[Page images and extracted text]
■ ■ ■ ■ ■ ■ ■
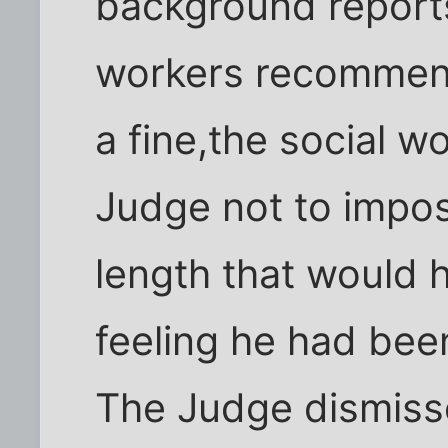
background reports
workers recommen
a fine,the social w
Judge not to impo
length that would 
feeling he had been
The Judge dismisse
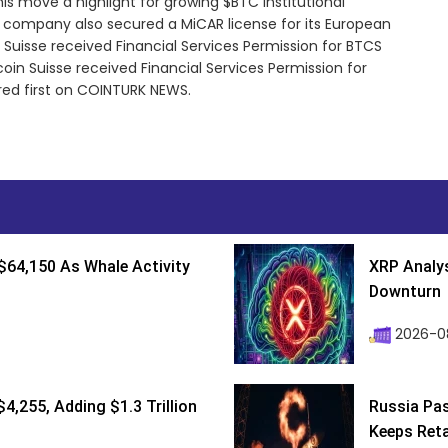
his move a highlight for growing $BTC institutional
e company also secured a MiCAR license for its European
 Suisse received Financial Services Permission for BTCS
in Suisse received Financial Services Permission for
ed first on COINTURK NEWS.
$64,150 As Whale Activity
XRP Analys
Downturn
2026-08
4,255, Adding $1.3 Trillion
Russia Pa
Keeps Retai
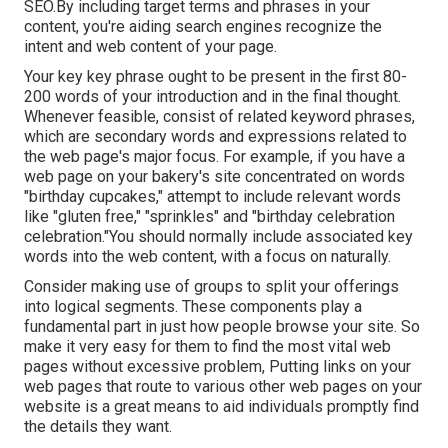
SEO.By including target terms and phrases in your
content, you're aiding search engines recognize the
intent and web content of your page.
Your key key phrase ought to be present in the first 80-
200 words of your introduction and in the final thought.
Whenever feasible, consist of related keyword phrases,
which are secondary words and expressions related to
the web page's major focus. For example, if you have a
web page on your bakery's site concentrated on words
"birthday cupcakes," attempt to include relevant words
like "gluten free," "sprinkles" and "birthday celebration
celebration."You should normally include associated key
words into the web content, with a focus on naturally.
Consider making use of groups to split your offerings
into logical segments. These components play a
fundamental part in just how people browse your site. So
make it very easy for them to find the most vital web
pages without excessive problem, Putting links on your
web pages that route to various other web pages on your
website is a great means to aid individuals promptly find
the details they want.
■ ■ ■ ■ ■ ■ ■
Arrange all the lines above as a numbered list, omitting any blank lines. Leave the pictures out of the answer.

__Response__
1. background reports
2. workers recommen
3. a fine,the social w
4. Judge not to impo
5. length that would 
6. feeling he had been
7. The Judge dismisse
8. his move a highlight for growing $BTC institutional
9. e company also secured a MiCAR license for its European
10.  Suisse received Financial Services Permission for BTCS
11. in Suisse received Financial Services Permission for
12. ed first on COINTURK NEWS.
13. $64,150 As Whale Activity
14. XRP Analys
15. Downturn
16. 2026-08
17. 4,255, Adding $1.3 Trillion
18. Russia Pa
19. Keeps Retai
20. SEO.By including target terms and phrases in your
21. content, you're aiding search engines recognize the
22. intent and web content of your page.
23. Your key key phrase ought to be present in the first 80-
24. 200 words of your introduction and in the final thought.
25. Whenever feasible, consist of related keyword phrases,
26. which are secondary words and expressions related to
27. the web page's major focus. For example, if you have a
28. web page on your bakery's site concentrated on words
29. "birthday cupcakes," attempt to include relevant words
30. like "gluten free," "sprinkles" and "birthday celebration
31. celebration."You should normally include associated key
32. words into the web content, with a focus on naturally.
33. Consider making use of groups to split your offerings
34. into logical segments. These components play a
35. fundamental part in just how people browse your site. So
36. make it very easy for them to find the most vital web
37. pages without excessive problem, Putting links on your
38. web pages that route to various other web pages on your
39. website is a great means to aid individuals promptly find
40. the details they want.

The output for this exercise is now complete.